Millions of Americans are living with painful knees, and with the baby boomers aging, that number is growing.
For many that means surgery and a lot of rehab, but what if we told you there is a minimally invasive knee replacement surgery that will give you a "leg up" on a much faster recovery?
Alan Pisarski, 53, got an epidural before having minimally invasive knee replacement surgery at St. Joseph Regional Medical Center.
"I've had severe knee pain for approximately ten years and it's actually come down to quality of life,” said Pisarski.
His leg has become deformed from degenerative arthritis.
Always in pain, this Chesterton man heard about Dr. Jeff Vergler's procedure and decided to have his surgery at. St. Joseph Regional Medical Center.
Pisarski's anesthesiologist checked on his during the procedure. Since he had an epidural, like what pregnant women can get, he will not go under general anesthetic.
Pisarski kissed his wife goodbye before getting wheeled down the hall for surgery he hopes will have him back on his feet later that day.
Dr. Yergler wasted no time starting the procedure.
“This is the incision and you need to have an incision that's big enough to get the parts in and what we do is we usually expose the muscle here so that we know we're not cutting into the muscle or tendon,” explained Dr. Yergler.
And it's that fact that will get Pisarski back on his feet in hours and out of the hospital the next day.
The first order of business was to get the bad parts out with some sawing, and trimming the knee cap to get ready for the tibial implant.
“So when you're doing the procedure you are not dislocating the knee or the knee cap and you didn't cut into the muscle or thigh at all and that's really what speeds the recovery,” said Dr. Yergler
Dr. Yergler removed the end of Pisarski's femur.
“The next cut is probably the most important cut in the procedure and what this does is get rid of the bowl-legged deformity,” said Dr. Yergler
In what seemed like record time, Dr. Yergler put a block in to check the leg's alignment, taking just a few centimeters off the bone.
“There's a misconception that when you do a knee replacement you take the whole knee out. What a knee replacement really does is take the end of the bone off with the bad cartilage and caps the pieces with metal parts,” said Dr.

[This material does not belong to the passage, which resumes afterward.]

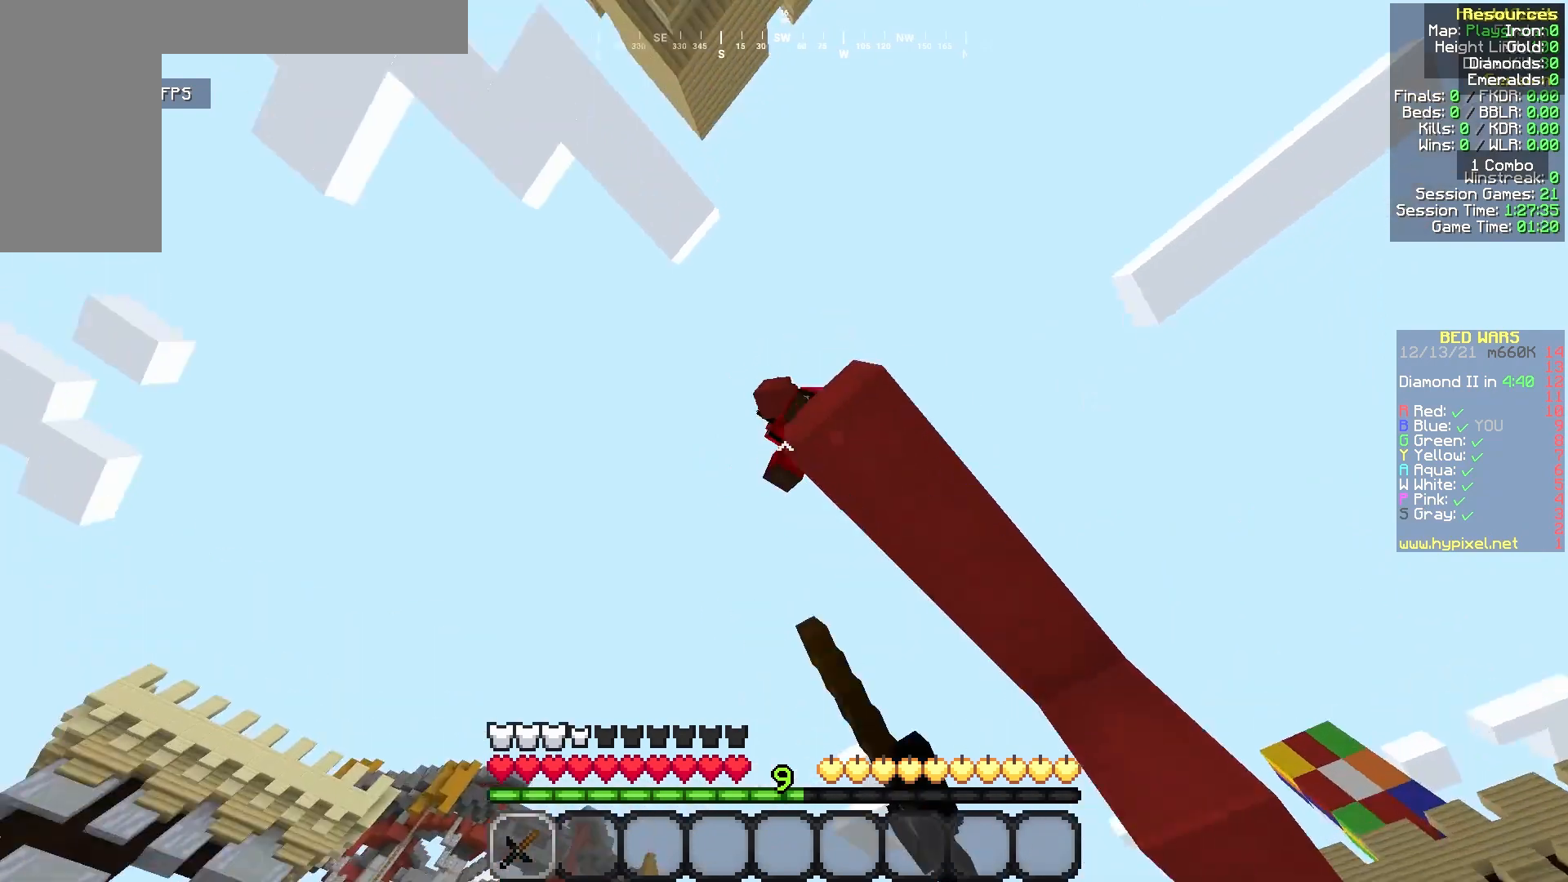
{"keys": [], "mouse": ["left"], "events": [[83, "a", "up"], [375, "a", "down"], [458, "a", "up"], [458, "mouse_left", "up"], [500, "mouse_left", "down"]]}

Yergler.
With the damaged pieces of Pisarski's knee removed, it was time for the trial implant and to see how it would perform.
Pisarski’s knee goes all the way straight now; before he had about a ten degree flextion, which meant he couldn't straighten his knee all the way.
With the decision made on implant sizes, the staff prepared Pisarski's new implants, which would be anchored by cement.
Dr. Yergler does about 15 of these minimally invasive knee implants a week.
In less than an hour's time Dr. Yergler puts the finishing touches on the kneecap. A plastic button that goes on the kneecap is cemented as well.
Less than an hour since he left his family, Dr. Yergler is stitching Pisarski up, pleased with the ease of the surgery.
Pisarski was up and playing golf in two weeks. Perhaps more impressive than golf in two weeks, with no muscle or tendons cut, we found him less than three hours after surgery having his first physical therapy.
He spent one night in the hospital, but after that he’ll be working on getting a leg up on all the things he's missed doing over the last ten years.
Pisarski will need to do therapy for about three weeks, but can get back to work as soon as feels able.
Dr. Yergler says he had a construction worker who went back to work three days after surgery.